Mittelmeer-Flüchtlinge Frontex-Chef sieht neuen Hotspot in Ägypten

Über die zentrale Mittelmeerroute von Nordafrika nach Italien kommen laut dem Chef der Grenzschutzagentur Frontex so viele Flüchtlinge wie nie zuvor. Neben Libyen entwickelt sich Ägypten immer mehr zum Brennpunkt.

Flüchtlinge, die auf Sizilien ankommen
AP

Flüchtlinge, die auf Sizilien ankommen


Infolge des EU-Flüchtlingspaktes mit der Türkei wagen laut der EU-Grenzschutzagentur Frontex mehr Menschen denn je die lebensgefährliche Überfahrt über das zentrale Mittelmeer. "Mittlerweile kommen aus Libyen 13- bis 14-mal mehr Flüchtlinge nach Italien als Migranten aus der Türkei nach Griechenland", sagte Frontex-Chef Fabrice Leggeri den Zeitungen der Funke Mediengruppe. "Die zentrale Mittelmeerroute ist so stark frequentiert wie noch nie." Die Zahl der illegalen Grenzübertritte zwischen Libyen und Italien übersteige in diesem Jahr die aller anderen illegalen Grenzübertritte in die EU.

"Wenn die Migrationsströme aus Westafrika in Richtung Libyen anhalten, dann müssen wir mit etwa 300.000 Menschen rechnen, die in diesem Jahr aus Westafrika in die nördlichen Maghreb-Staaten fliehen, um dann weiter nach Europa zu reisen", warnte Leggeri. Unklar sei, wie viele von ihnen dieses Jahr noch die Überfahrt per Boot wagen.

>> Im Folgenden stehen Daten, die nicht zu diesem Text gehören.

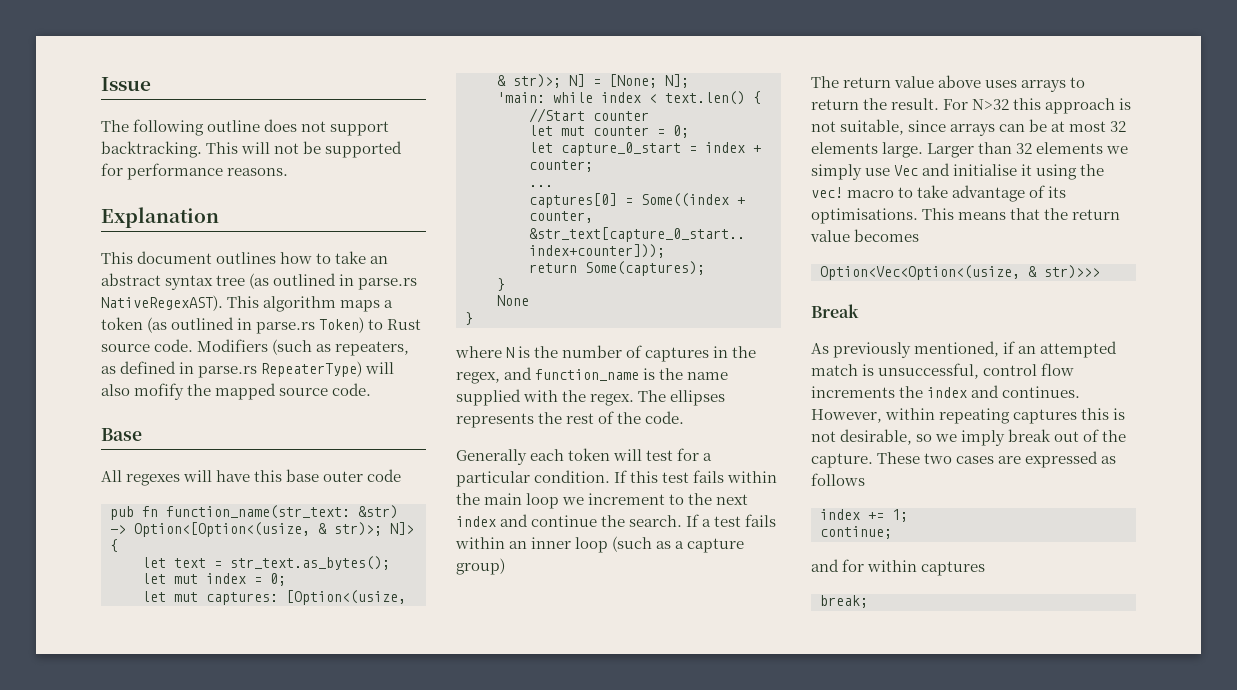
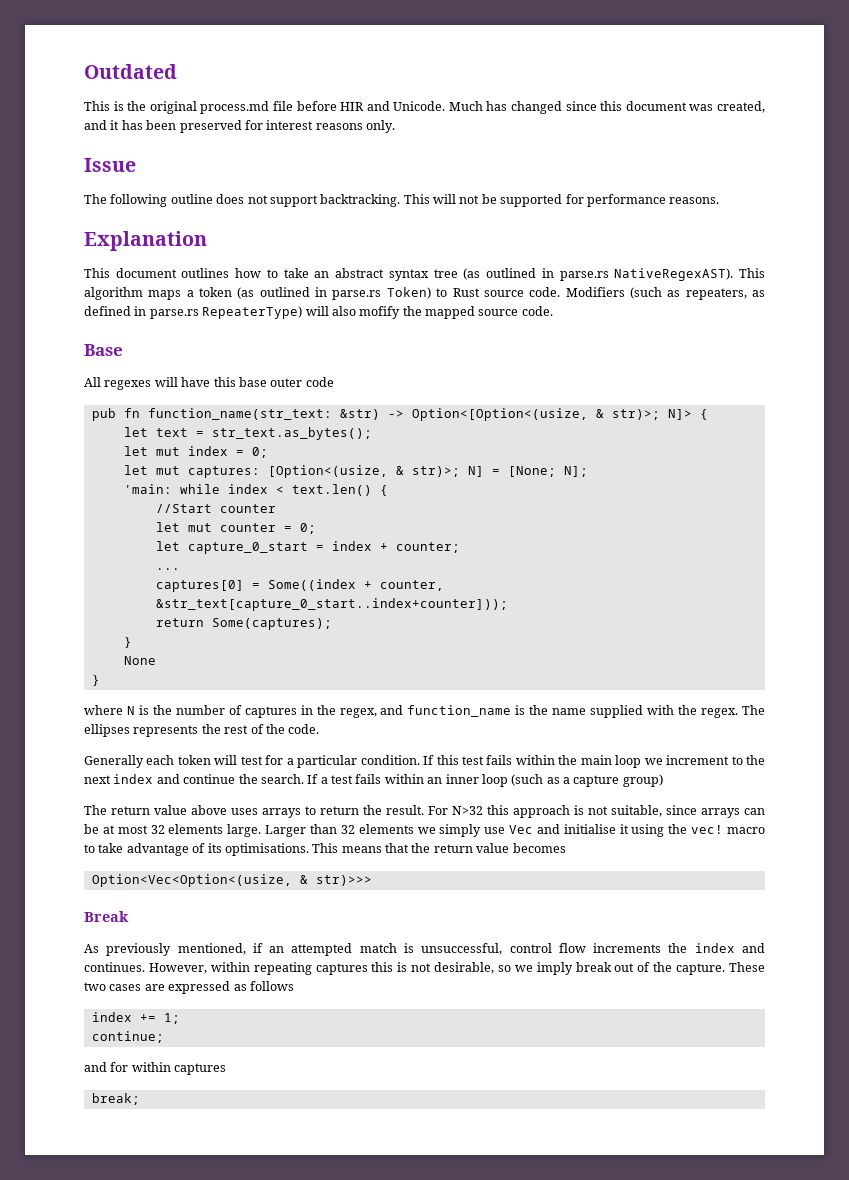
(101, 84) none -> [84,64,177,79] [84,101,765,114] [84,120,395,133] Outdated // This is the original process.md file before HIR and Unicode. Much has changed since this document was created, and it has been preserved for interest reasons only. //

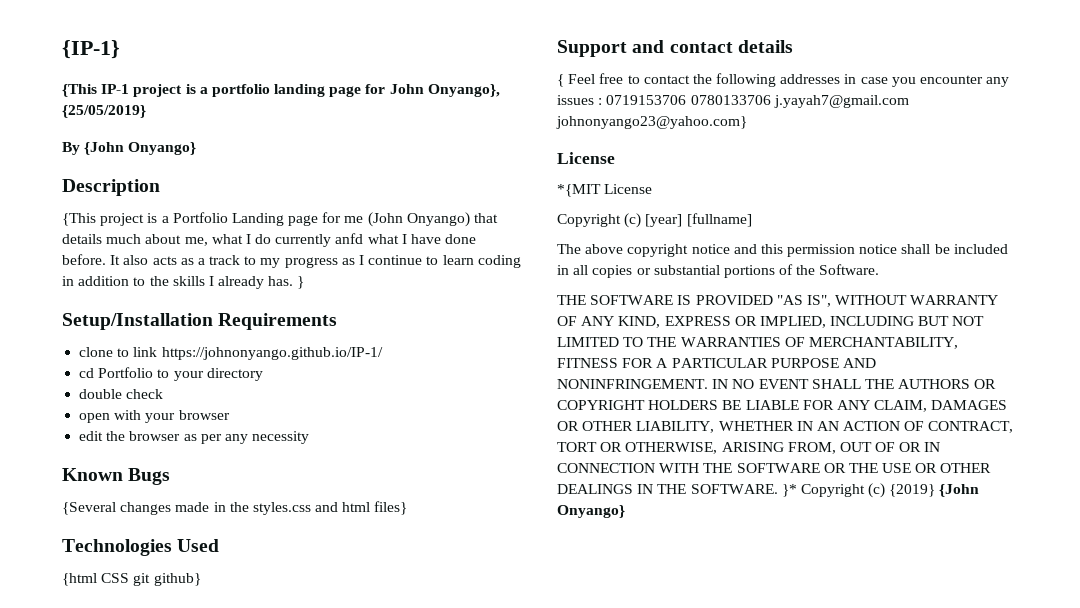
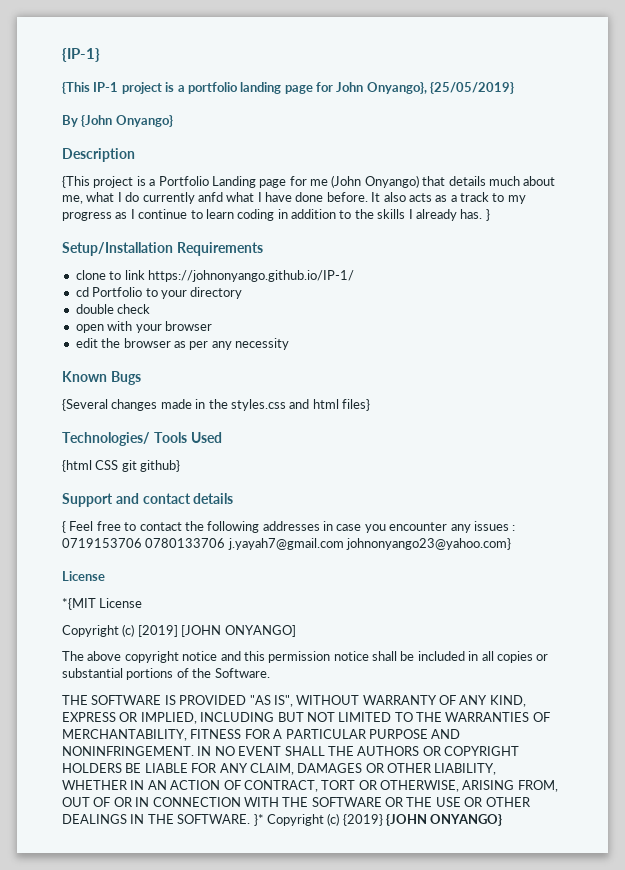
[62,539,172,556] Technologies -> [62,432,187,446] Technologies/ Tools
[645,213,752,227] [year] [fullname] -> [137,625,296,637] [2019] [JOHN ONYANGO]
[939,484,980,497] [557,505,625,518] {John Onyango} -> [386,814,503,826] {JOHN ONYANGO}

Besorgt zeigte sich Leggeri darüber, dass in letzter Zeit immer mehr Flüchtlinge von Ägypten aus die gefährliche Fahrt über das Mittelmeer nach Europa wagten. Ägypten entwickle sich zu einem "neuen Hotspot", sagte er. "Die Route wächst", fügte er hinzu. "Die Überfahrt ist hochgefährlich, die Fahrt dauert oft länger als zehn Tage." In diesem Jahr liegt die Zahl bei etwa 1000 Überfahrten per Schlepperboot aus Ägypten nach Italien." Die Tendenz sei steigend.

Reportage: Flüchtlingschaos in Sizilien

Die Flüchtlinge, die von Nordafrika nach Europa gelangen, stammen laut dem Frontex-Chef aus Westafrika und vom Horn von Afrika, sagte Leggeri. "In Eritrea gibt es Verfolgung und eine brutale Diktatur. Diese Menschen sind schutzbedürftig. Aus Senegal, Gambia, Elfenbeinküste und Niger fliehen viele aus wirtschaftlicher Perspektivlosigkeit."

Leggeri lobte das Ansinnen der EU-Kommission, Flüchtlingen aus Krisenregionen mehr Möglichkeiten zur legalen Einreise in die EU zu geben. Diese Forderung sei richtig, "nicht nur zum Schutz der Migranten, sondern auch, um die Einreise von Terroristen und Kriminellen" zu verhindern. Denkbar seien etwa "humanitäre Sonderflüge aus den Flüchtlingscamps im Libanon, Türkei oder Jordanien" in Richtung EU.

Im vergangenen Jahr hatten viele Flüchtlinge noch versucht, über die Türkei nach Griechenland und von dort aus weiter nach Mitteleuropa zu gelangen. Durch die Abriegelung der sogenannten Balkanroute und das Flüchtlingsabkommen zwischen der EU und der Türkei sind die Flüchtlingszahlen dort in letzter Zeit drastisch gesunken.

Tausende Flüchtlinge kamen in diesem Jahr bei der Fahrt über das Mittelmeer bereits ums Leben. Ende vergangener Woche sind bei einer Rettungsaktion unter Beteiligung eines Schiffs der Bundeswehr 1286 Flüchtlinge aus Seenot gerettet worden. Die Migranten, 990 Männer, 220 Frauen und 76 Kinder, wurden nach Italien gebracht und den Behörden übergeben.